Data records →
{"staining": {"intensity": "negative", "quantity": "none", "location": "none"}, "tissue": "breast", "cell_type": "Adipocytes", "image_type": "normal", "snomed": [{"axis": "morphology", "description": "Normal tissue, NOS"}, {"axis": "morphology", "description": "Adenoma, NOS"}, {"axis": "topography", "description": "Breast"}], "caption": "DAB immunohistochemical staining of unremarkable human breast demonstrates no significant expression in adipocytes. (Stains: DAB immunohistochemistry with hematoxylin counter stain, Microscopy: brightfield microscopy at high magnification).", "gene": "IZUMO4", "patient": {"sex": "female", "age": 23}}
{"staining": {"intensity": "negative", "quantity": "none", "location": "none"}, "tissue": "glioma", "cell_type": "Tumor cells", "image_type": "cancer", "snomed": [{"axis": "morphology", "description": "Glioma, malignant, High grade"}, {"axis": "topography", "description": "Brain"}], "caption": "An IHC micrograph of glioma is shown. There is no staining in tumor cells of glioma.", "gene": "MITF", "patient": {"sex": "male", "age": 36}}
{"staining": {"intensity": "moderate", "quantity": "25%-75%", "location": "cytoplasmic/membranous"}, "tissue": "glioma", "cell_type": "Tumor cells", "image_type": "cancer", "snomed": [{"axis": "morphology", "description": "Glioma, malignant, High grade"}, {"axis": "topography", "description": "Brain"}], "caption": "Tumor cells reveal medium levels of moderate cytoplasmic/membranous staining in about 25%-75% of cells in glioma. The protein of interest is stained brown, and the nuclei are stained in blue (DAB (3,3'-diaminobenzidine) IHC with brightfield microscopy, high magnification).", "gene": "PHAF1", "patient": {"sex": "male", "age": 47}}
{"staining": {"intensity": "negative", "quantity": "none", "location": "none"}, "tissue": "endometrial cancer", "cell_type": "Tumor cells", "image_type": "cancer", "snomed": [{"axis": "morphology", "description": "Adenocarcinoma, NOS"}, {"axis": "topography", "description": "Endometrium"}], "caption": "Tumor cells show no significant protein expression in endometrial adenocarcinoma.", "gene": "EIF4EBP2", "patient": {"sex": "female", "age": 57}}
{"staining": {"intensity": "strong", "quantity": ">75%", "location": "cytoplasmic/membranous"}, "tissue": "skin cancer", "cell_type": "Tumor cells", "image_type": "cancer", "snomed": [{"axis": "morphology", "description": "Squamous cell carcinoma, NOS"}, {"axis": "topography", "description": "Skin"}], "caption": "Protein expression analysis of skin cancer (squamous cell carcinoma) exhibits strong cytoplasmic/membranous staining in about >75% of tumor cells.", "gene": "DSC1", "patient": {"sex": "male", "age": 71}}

Directions for this task →
Set down the lines of the listing word for word, from its first line through the line containing "cells reveal medium". Both of those lines belong in the answer, and no others do.

Response to the exercise →
{"staining": {"intensity": "negative", "quantity": "none", "location": "none"}, "tissue": "breast", "cell_type": "Adipocytes", "image_type": "normal", "snomed": [{"axis": "morphology", "description": "Normal tissue, NOS"}, {"axis": "morphology", "description": "Adenoma, NOS"}, {"axis": "topography", "description": "Breast"}], "caption": "DAB immunohistochemical staining of unremarkable human breast demonstrates no significant expression in adipocytes. (Stains: DAB immunohistochemistry with hematoxylin counter stain, Microscopy: brightfield microscopy at high magnification).", "gene": "IZUMO4", "patient": {"sex": "female", "age": 23}}
{"staining": {"intensity": "negative", "quantity": "none", "location": "none"}, "tissue": "glioma", "cell_type": "Tumor cells", "image_type": "cancer", "snomed": [{"axis": "morphology", "description": "Glioma, malignant, High grade"}, {"axis": "topography", "description": "Brain"}], "caption": "An IHC micrograph of glioma is shown. There is no staining in tumor cells of glioma.", "gene": "MITF", "patient": {"sex": "male", "age": 36}}
{"staining": {"intensity": "moderate", "quantity": "25%-75%", "location": "cytoplasmic/membranous"}, "tissue": "glioma", "cell_type": "Tumor cells", "image_type": "cancer", "snomed": [{"axis": "morphology", "description": "Glioma, malignant, High grade"}, {"axis": "topography", "description": "Brain"}], "caption": "Tumor cells reveal medium levels of moderate cytoplasmic/membranous staining in about 25%-75% of cells in glioma. The protein of interest is stained brown, and the nuclei are stained in blue (DAB (3,3'-diaminobenzidine) IHC with brightfield microscopy, high magnification).", "gene": "PHAF1", "patient": {"sex": "male", "age": 47}}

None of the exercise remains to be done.